Sommer 2014 (snapshot-photography)

2. Stadtbad Oderberger
Ende des 19. Jahrhunderts lebten so viele Menschen in Prenzlauer Berg in teilweise ärmlichsten Verhältnissen, dass sich die Stadt aus hygienischen und gesundheitlichen Gründen gezwungen sah, Volksbadeanstalten zu bauen. Auch die Oderberger erhielt 1902 solch ein Stadtbad mit Duschen, Badewannen und einem Schwimmbecken im imposanten Neorenaissance-Stil. Das eindrucksvolle Gebäude überstand den Krieg ohne größere Schäden und wurde weiterhin als Schwimmbad, aber auch als Ersatz für die fehlenden Bäder in den umliegenden Häusern genutzt. 1986 musste das Schwimmbad allerdings schließen, weil es Risse im Becken gab. Die Wannen- und Duschbäder sowie die Sauna wurden bis in die 90er genutzt. Dann stand das Stadtbad lange Zeit leer, nur ab und zu wurde es für Happenings, Theatervorstellungen und Performances geöffnet. Viele Versuche, das Stadtbad zu retten und wiederzueröffnen, scheiterten.

Erst als 2013 die benachbarte Sprachenschule GLS ein überzeugendes Konzept vorlegte, konnte mit der Sanierung begonnen werden.

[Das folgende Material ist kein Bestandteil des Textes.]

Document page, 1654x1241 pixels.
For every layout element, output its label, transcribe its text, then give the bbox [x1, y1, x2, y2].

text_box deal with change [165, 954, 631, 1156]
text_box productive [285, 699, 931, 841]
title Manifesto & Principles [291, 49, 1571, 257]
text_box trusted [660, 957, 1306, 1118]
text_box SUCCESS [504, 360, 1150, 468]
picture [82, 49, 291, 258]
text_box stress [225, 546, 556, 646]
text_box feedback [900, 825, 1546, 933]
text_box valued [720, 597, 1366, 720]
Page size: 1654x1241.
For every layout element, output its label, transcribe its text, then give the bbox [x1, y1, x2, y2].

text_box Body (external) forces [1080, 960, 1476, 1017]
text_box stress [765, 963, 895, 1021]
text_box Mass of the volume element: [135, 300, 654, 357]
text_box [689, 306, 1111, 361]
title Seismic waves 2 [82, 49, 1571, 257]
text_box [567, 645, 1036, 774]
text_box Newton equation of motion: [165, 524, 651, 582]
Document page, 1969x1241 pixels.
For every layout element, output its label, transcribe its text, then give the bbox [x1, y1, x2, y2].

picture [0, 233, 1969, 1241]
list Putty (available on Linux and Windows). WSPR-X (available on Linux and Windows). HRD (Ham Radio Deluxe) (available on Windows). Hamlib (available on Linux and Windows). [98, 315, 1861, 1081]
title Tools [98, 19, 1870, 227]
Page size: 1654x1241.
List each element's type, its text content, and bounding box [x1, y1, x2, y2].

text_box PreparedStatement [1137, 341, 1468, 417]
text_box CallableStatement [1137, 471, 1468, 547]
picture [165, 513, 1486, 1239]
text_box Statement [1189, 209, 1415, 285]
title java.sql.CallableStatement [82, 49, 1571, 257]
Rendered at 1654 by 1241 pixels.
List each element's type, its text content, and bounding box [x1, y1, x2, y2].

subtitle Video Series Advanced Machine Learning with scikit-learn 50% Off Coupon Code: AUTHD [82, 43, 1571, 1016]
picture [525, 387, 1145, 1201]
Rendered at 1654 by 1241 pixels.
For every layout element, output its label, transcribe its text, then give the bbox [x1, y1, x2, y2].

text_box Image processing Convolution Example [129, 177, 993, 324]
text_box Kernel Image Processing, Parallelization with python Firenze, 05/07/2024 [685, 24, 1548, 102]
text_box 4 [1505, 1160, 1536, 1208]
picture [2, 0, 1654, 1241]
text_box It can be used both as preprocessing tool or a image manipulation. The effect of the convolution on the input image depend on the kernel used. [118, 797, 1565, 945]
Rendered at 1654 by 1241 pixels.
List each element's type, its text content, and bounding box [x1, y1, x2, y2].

Das neue Stadtbad mit Wellness-Bereich, Hotelzimmern, eigenem Restaurant und Sprachkabinetten wird Ende 2015/ Anfang 2016 seine Türen wieder öffnen.

Links

http://www.stiftung-denkmalschutz-berlin.de/projekte/stadtbadoderbergerstrasse/

http://gls-campus-berlin.de/stadtbad-oderberger

3. Kiezkantine, Oderberger 50
1991, also kurz nach der Wende, hatten Hausbewohner und Mitglieder des Bürgervereins „Entweder Oder“ im Haus O 50 die Idee, hier ein Nachbarschaftszentrum und eine Elterninitiativ-Kita zu gründen. Doch der Alteigentümer verkaufte das Haus zunächst an einen Immobilienspekulanten und erst nach langem, harten Kampf konnte die Mietergenossenschaft „Selbstbau“ die Oderberger 50 zurückkaufen. 1993 gründete sich dann der Verein „So oder So“ und nahm die Idee eines Treffpunktes für die Straßenbewohner wieder auf. Und wo lässt es sich besser ins Gespräch kommen, als beim Essen und Trinken? Also entstand die Sozialkantine, in der mit Hilfe des damaligen Arbeitsamtes/Nord langzeitarbeitslose Gastronomen arbeiten, die Anwohner preiswert essen und sich außerdem noch kostenlos in sozialen Fragen beraten lassen konnten. Als 2003 das Arbeitsamt die Förderung dieses ambitionierten Projektes einstellte, stieg die gemeinnützige GmbH „PINEL“ ein. Seitdem arbeiten hier psychisch kranke Menschen, die langsam wieder in ihr normales Leben zurückfinden sollen unter der Anleitung erfahrener Köche und Gastronomen.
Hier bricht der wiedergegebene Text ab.